You can always try to request it on https://github.com/hashcat/hashcat/issues/

---

just forgot: if you want to run this POC you could just use a command like this

Code:

perl aescrypt_hello_world.pl rockyou.txt

of course if you want to use different data (IV, enc_iv, enc_key, HMAC etc), you need to change the script accordingly... you can easily see which bytes I took from the hello_world.txt file and how the file format works (https://www.aescrypt.com/aes_file_format.html)

[philsmd]

update: we've now implemented this new algorithm: see https://github.com/hashcat/hashcat/issues/2267 and https://github.com/hashcat/hashcat/pull/2285

The hash format is also explained in the github pull request. The "hash" can be extracted with the aescrypt2hashcat.pl tool (currently supports version 2 of the aescrypt file format): https://raw.githubusercontent.com/hashca...hashcat.pl (this of course needs to be downloaded and run with perl, perl must be installed: perl aescrypt2hashcat.pl encrypted_file.txt.aes)
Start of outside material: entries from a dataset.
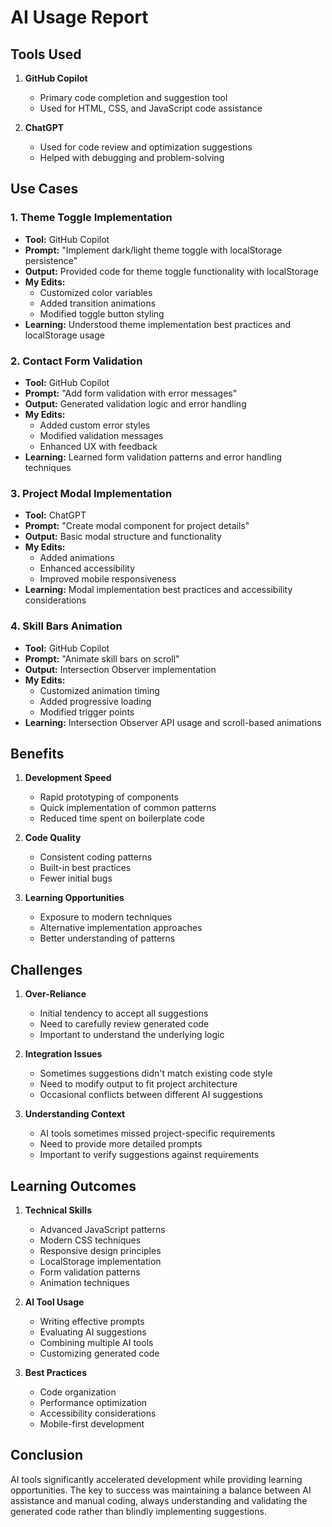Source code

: # AI Usage Report

## Tools Used
1. **GitHub Copilot**
   - Primary code completion and suggestion tool
   - Used for HTML, CSS, and JavaScript code assistance

2. **ChatGPT**
   - Used for code review and optimization suggestions
   - Helped with debugging and problem-solving

## Use Cases

### 1. Theme Toggle Implementation
- **Tool:** GitHub Copilot
- **Prompt:** "Implement dark/light theme toggle with localStorage persistence"
- **Output:** Provided code for theme toggle functionality with localStorage
- **My Edits:** 
  - Customized color variables
  - Added transition animations
  - Modified toggle button styling
- **Learning:** Understood theme implementation best practices and localStorage usage

### 2. Contact Form Validation
- **Tool:** GitHub Copilot
- **Prompt:** "Add form validation with error messages"
- **Output:** Generated validation logic and error handling
- **My Edits:**
  - Added custom error styles
  - Modified validation messages
  - Enhanced UX with feedback
- **Learning:** Learned form validation patterns and error handling techniques

### 3. Project Modal Implementation
- **Tool:** ChatGPT
- **Prompt:** "Create modal component for project details"
- **Output:** Basic modal structure and functionality
- **My Edits:**
  - Added animations
  - Enhanced accessibility
  - Improved mobile responsiveness
- **Learning:** Modal implementation best practices and accessibility considerations

### 4. Skill Bars Animation
- **Tool:** GitHub Copilot
- **Prompt:** "Animate skill bars on scroll"
- **Output:** Intersection Observer implementation
- **My Edits:**
  - Customized animation timing
  - Added progressive loading
  - Modified trigger points
- **Learning:** Intersection Observer API usage and scroll-based animations

## Benefits

1. **Development Speed**
   - Rapid prototyping of components
   - Quick implementation of common patterns
   - Reduced time spent on boilerplate code

2. **Code Quality**
   - Consistent coding patterns
   - Built-in best practices
   - Fewer initial bugs

3. **Learning Opportunities**
   - Exposure to modern techniques
   - Alternative implementation approaches
   - Better understanding of patterns

## Challenges

1. **Over-Reliance**
   - Initial tendency to accept all suggestions
   - Need to carefully review generated code
   - Important to understand the underlying logic

2. **Integration Issues**
   - Sometimes suggestions didn't match existing code style
   - Need to modify output to fit project architecture
   - Occasional conflicts between different AI suggestions

3. **Understanding Context**
   - AI tools sometimes missed project-specific requirements
   - Need to provide more detailed prompts
   - Important to verify suggestions against requirements

## Learning Outcomes

1. **Technical Skills**
   - Advanced JavaScript patterns
   - Modern CSS techniques
   - Responsive design principles
   - LocalStorage implementation
   - Form validation patterns
   - Animation techniques

2. **AI Tool Usage**
   - Writing effective prompts
   - Evaluating AI suggestions
   - Combining multiple AI tools
   - Customizing generated code

3. **Best Practices**
   - Code organization
   - Performance optimization
   - Accessibility considerations
   - Mobile-first development

## Conclusion
AI tools significantly accelerated development while providing learning opportunities. The key to success was maintaining a balance between AI assistance and manual coding, always understanding and validating the generated code rather than blindly implementing suggestions.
Could you please test @Complexoctopus with the latest beta version from https://hashcat.net/beta/ (only the beta version supports this new -m 22400 format at the time of this writing, of course) ? Thanks

[zub]

Hi

I am also intressted in this duplicati seems to use same algo.

[philsmd]

just run it and see if it works for you (betas of hashcat are over https://hashcat.net/beta/).
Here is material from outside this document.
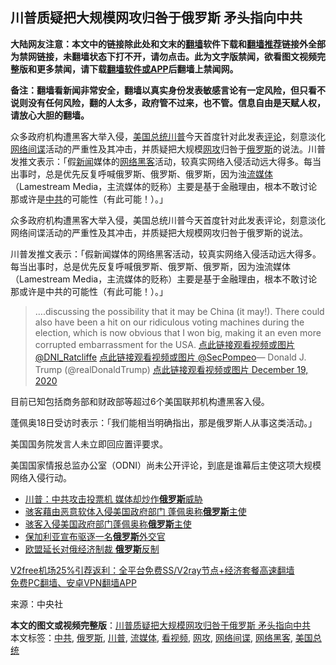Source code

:  <h2>川普质疑把大规模网攻归咎于俄罗斯 矛头指向中共</h2> <p class="notice"><b>大陆网友注意：本文中的链接除此处和文末的<a href="https://github.com/bannedbook/fanqiang" >翻墙</a>软件下载和<a href="https://github.com/killgcd/justmysocks/blob/master/README.md">翻墙推荐</a>链接外全部为禁网链接，未翻墙状态下打不开，请勿点击。此为文字版禁闻，欲看图文视频完整版和更多禁闻，请下载<a href="https://github.com/bannedbook/fanqiang">翻墙软件或APP</a>后翻墙上禁闻网。</p><p>备注：翻墙看新闻非常安全，翻墙以真实身份发表敏感言论有一定风险，但只看不说则没有任何风险，翻的人太多，政府管不过来，也不管。信息自由是天赋人权，请放心大胆的翻墙。</b></p>  <div class="entry"> <p id="summary">众多政府机构遭黑客大举入侵，<a href="https://www.bannedbook.org/bnews/tag/%e7%be%8e%e5%9b%bd%e6%80%bb%e7%bb%9f/" class="st_tag internal_tag" rel="tag" title="标签 美国总统 下的日志">美国总统</a><a href="https://www.bannedbook.org/bnews/tag/%e5%b7%9d%e6%99%ae/" class="st_tag internal_tag" rel="tag" title="标签 川普 下的日志">川普</a>今天首度针对此发表<span class='wp_keywordlink_affiliate'><a href="https://www.bannedbook.org/bnews/comments/" title="新闻评论" target="_blank">评论</a></span>，刻意淡化<a href="https://www.bannedbook.org/bnews/tag/%E7%BD%91%E7%BB%9C%E9%97%B4%E8%B0%8D/" class="st_tag internal_tag" rel="tag" title="标签 网络间谍 下的日志">网络间谍</a>活动的严重性及其冲击，并质疑把大规模<a href="https://www.bannedbook.org/bnews/tag/%E7%BD%91%E6%94%BB/" class="st_tag internal_tag" rel="tag" title="标签 网攻 下的日志">网攻</a>归咎于<a href="https://www.bannedbook.org/bnews/tag/%e4%bf%84%e7%bd%97%e6%96%af/" class="st_tag internal_tag" rel="tag" title="标签 俄罗斯 下的日志">俄罗斯</a>的说法。川普发推文表示：「假<span class='wp_keywordlink_affiliate'><a href="https://www.bannedbook.org/" title="新闻">新闻</a></span>媒体的<a href="https://www.bannedbook.org/bnews/tag/%E7%BD%91%E7%BB%9C%E9%BB%91%E5%AE%A2/" class="st_tag internal_tag" rel="tag" title="标签 网络黑客 下的日志">网络黑客</a>活动，较真实网络入侵活动远大得多。每当出事时，总是优先反复呼喊俄罗斯、俄罗斯、俄罗斯，因为浊<a href="https://www.bannedbook.org/bnews/tag/%E6%B5%81%E5%AA%92%E4%BD%93/" class="st_tag internal_tag" rel="tag" title="标签 流媒体 下的日志">流媒体</a>（Lamestream Media，主流媒体的贬称）主要是基于金融理由，根本不敢讨论那或许是<a href="https://www.bannedbook.org/bnews/tag/%e4%b8%ad%e5%85%b1/" class="st_tag internal_tag" rel="tag" title="标签 中共 下的日志">中共</a>的可能性（有此可能！）。」</p> <p id="conimg">众多政府机构遭黑客大举入侵，美国总统川普今天首度针对此发表评论，刻意淡化网络间谍活动的严重性及其冲击，并质疑把大规模网攻归咎于俄罗斯的说法。</p> <p>川普发推文表示：「假新闻媒体的网络黑客活动，较真实网络入侵活动远大得多。每当出事时，总是优先反复呼喊俄罗斯、俄罗斯、俄罗斯，因为浊流媒体（Lamestream Media，主流媒体的贬称）主要是基于金融理由，根本不敢讨论那或许是中共的可能性（有此可能！）。」</p>  <blockquote><p>&#8230;.discussing the possibility that it may be China (it may!). There could also have been a hit on our ridiculous voting machines during the election, which is now obvious that I won big, making it an even more corrupted embarrassment for the USA. <a href="https://twitter.com/DNI_Ratcliffe?ref_src=twsrc%5Etfw">点此链接观看视频或图片 @DNI_Ratcliffe</a> <a href="https://twitter.com/SecPompeo?ref_src=twsrc%5Etfw">点此链接观看视频或图片 @SecPompeo</a>— Donald J. Trump (@realDonaldTrump) <a href="https://twitter.com/realDonaldTrump/status/1340333619299147781?ref_src=twsrc%5Etfw">点此链接观看视频或图片 December 19, 2020</a></p></blockquote> <p>目前已知包括商务部和财政部等超过6个美国联邦机构遭黑客入侵。</p> <p>蓬佩奥18日受访时表示：「我们能相当明确指出，那是俄罗斯人从事这类活动。」</p>  <p>美国国务院发言人未立即回应置评要求。</p> <p>美国国家情报总监办公室（ODNI）尚未公开评论，到底是谁幕后主使这项大规模网络入侵行动。</p> <ul class='op-related-articles' title='相关阅读'> <li><a href='https://www.bannedbook.org/bnews/comments/20201220/1451262.html' target='_blank'>川普：中共攻击投票机 媒体却炒作<b>俄罗斯</b>威胁</a></li> <li><a href='https://www.bannedbook.org/bnews/cnnews/20201220/1451205.html' target='_blank'>骇客藉由恶意软体入侵美国政府部门 蓬佩奥称<b>俄罗斯</b>主使</a></li> <li><a href='https://www.bannedbook.org/bnews/baitai/20201219/1451126.html' target='_blank'>骇客入侵美国政府部门蓬佩奥称<b>俄罗斯</b>主使</a></li> <li><a href='https://www.bannedbook.org/bnews/baitai/20201219/1450968.html' target='_blank'>保加利亚宣布驱逐一名<b>俄罗斯</b>外交官</a></li> <li><a href='https://www.bannedbook.org/bnews/baitai/20201218/1450312.html' target='_blank'>欧盟延长对俄经济制裁 <b>俄罗斯</b>反制</a></li> </ul> <p class="texttj"> <a href="https://github.com/bannedbook/fanqiang/wiki/V2ray%E6%9C%BA%E5%9C%BA" target="_blank">V2free机场25%引荐返利：全平台免费SS/V2ray节点+经济套餐高速翻墙</a><br/> <a href="https://github.com/bannedbook/fanqiang/wiki/%E7%A6%81%E9%97%BB%E7%BD%91%E5%AE%89%E5%8D%93%E7%BF%BB%E5%A2%99%E6%96%B0%E9%97%BBAPP" target="_blank">免费PC翻墙、安卓VPN翻墙APP</a></p><p> 来源：中央社 </p> <a name='sharetosocial'></a>       <div><b>本文的图文或视频完整版</b>：<a href='https://www.bannedbook.org/bnews/topimagenews/20201220/1451269.html'>川普质疑把大规模网攻归咎于俄罗斯 矛头指向中共</a></div>  </div><!--END ENTRY--> <div class="postfooter"> <div>本文标签：<a href="https://www.bannedbook.org/bnews/tag/%e4%b8%ad%e5%85%b1/" rel="tag">中共</a>, <a href="https://www.bannedbook.org/bnews/tag/%e4%bf%84%e7%bd%97%e6%96%af/" rel="tag">俄罗斯</a>, <a href="https://www.bannedbook.org/bnews/tag/%e5%b7%9d%e6%99%ae/" rel="tag">川普</a>, <a href="https://www.bannedbook.org/bnews/tag/%E6%B5%81%E5%AA%92%E4%BD%93/" rel="tag">流媒体</a>, <a href="https://www.bannedbook.org/bnews/tag/%E7%9C%8B%E8%A7%86%E9%A2%91/" rel="tag">看视频</a>, <a href="https://www.bannedbook.org/bnews/tag/%E7%BD%91%E6%94%BB/" rel="tag">网攻</a>, <a href="https://www.bannedbook.org/bnews/tag/%E7%BD%91%E7%BB%9C%E9%97%B4%E8%B0%8D/" rel="tag">网络间谍</a>, <a href="https://www.bannedbook.org/bnews/tag/%E7%BD%91%E7%BB%9C%E9%BB%91%E5%AE%A2/" rel="tag">网络黑客</a>, <a href="https://www.bannedbook.org/bnews/tag/%e7%be%8e%e5%9b%bd%e6%80%bb%e7%bb%9f/" rel="tag">美国总统</a></div>  </div><!--END POSTFOOTER-->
The extraction script can be found here: https://raw.githubusercontent.com/hashca...hashcat.pl ( you need to run it with perl - install perl first - and give it the encrypted file as parameter)

[zub]

just run it and see if it works for you (betas of hashcat are over https://hashcat.net/beta/).

The extraction script can be found here: https://raw.githubusercontent.com/hashca...hashcat.pl ( you need to run it with perl - install perl first - and give it the encrypted file as parameter)

got the hash  now from
perl ../aescrypt2hashcat.pl ../duplicati-20200401T124445Z.dlist.zip.aes > ../hash.txt
: $aescrypt$1*ea8a4... but I run windows10 / cygwin the bin file do not start should I install ubuntu in wsl?

[philsmd]

There is a file called hashcat.exe in the beta version, as well. You do not need to use ubuntu.

Just use the exe files for windows. this should be a quite obvious thing to do and was also already mentioned a hundreds of time in the forum.